Problem details: Transcribe all the text in the listing below character for character, and leave the pictures out of your answer.

::: Information :::

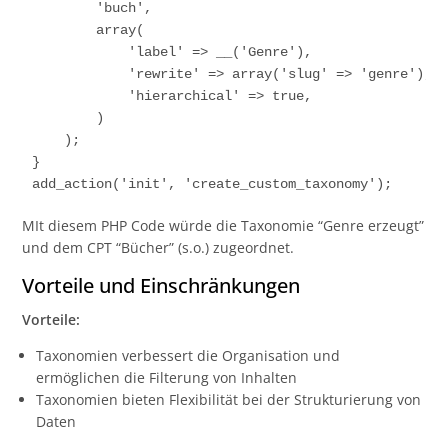
        'buch',

        array(

            'label' => __('Genre'),

            'rewrite' => array('slug' => 'genre'),

            'hierarchical' => true,

        )

    );

}

MIt diesem PHP Code würde die Taxonomie “Genre erzeugt”
und dem CPT “Bücher” (s.o.) zugeordnet.
Vorteile und Einschränkungen
Vorteile:
Taxonomien verbessert die Organisation und
ermöglichen die Filterung von Inhalten
Taxonomien bieten Flexibilität bei der Strukturierung von
Daten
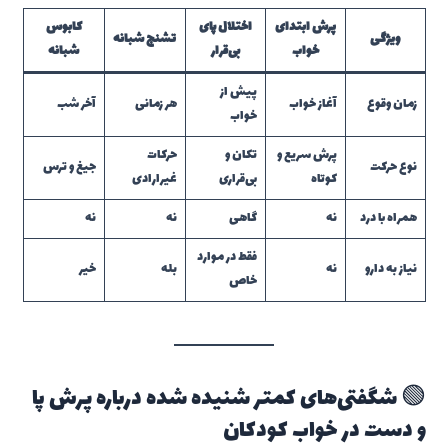
پرش ابتدای
اختلال پای
کابوس
ویژگی
تشنج شبانه
خواب
بی‌قرار
شبانه
پیش از
زمان وقوع
آغاز خواب
هر زمانی
آخر شب
خواب
پرش سریع و
تکان و
حرکات
نوع حرکت
جیغ و ترس
کوتاه
بی‌قراری
غیرارادی
همراه با درد
نه
گاهی
نه
نه
فقط در موارد
نیاز به دارو
نه
بله
خیر
خاص
🟢 شگفتی‌های کمتر شنیده شده درباره پرش پا
و دست در خواب کودکان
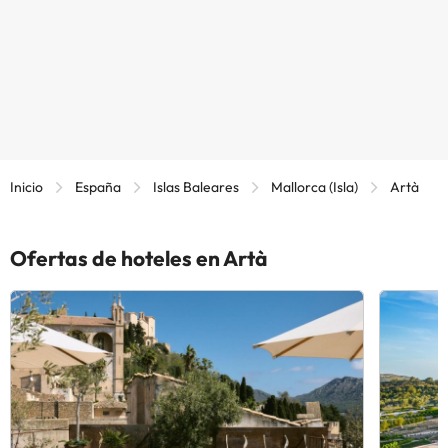
Inicio
España
Islas Baleares
Mallorca (Isla)
Artà
Ofertas de hoteles en Artà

:::

The answer:
        'buch',

        array(

            'label' => __('Genre'),

            'rewrite' => array('slug' => 'genre'),

            'hierarchical' => true,

        )

    );

}

MIt diesem PHP Code würde die Taxonomie “Genre erzeugt”
und dem CPT “Bücher” (s.o.) zugeordnet.
Vorteile und Einschränkungen
Vorteile:
Taxonomien verbessert die Organisation und
ermöglichen die Filterung von Inhalten
Taxonomien bieten Flexibilität bei der Strukturierung von
Daten
پرش ابتدای
اختلال پای
کابوس
ویژگی
تشنج شبانه
خواب
بی‌قرار
شبانه
پیش از
زمان وقوع
آغاز خواب
هر زمانی
آخر شب
خواب
پرش سریع و
تکان و
حرکات
نوع حرکت
جیغ و ترس
کوتاه
بی‌قراری
غیرارادی
همراه با درد
نه
گاهی
نه
نه
فقط در موارد
نیاز به دارو
نه
بله
خیر
خاص
🟢 شگفتی‌های کمتر شنیده شده درباره پرش پا
و دست در خواب کودکان
Inicio
España
Islas Baleares
Mallorca (Isla)
Artà
Ofertas de hoteles en Artà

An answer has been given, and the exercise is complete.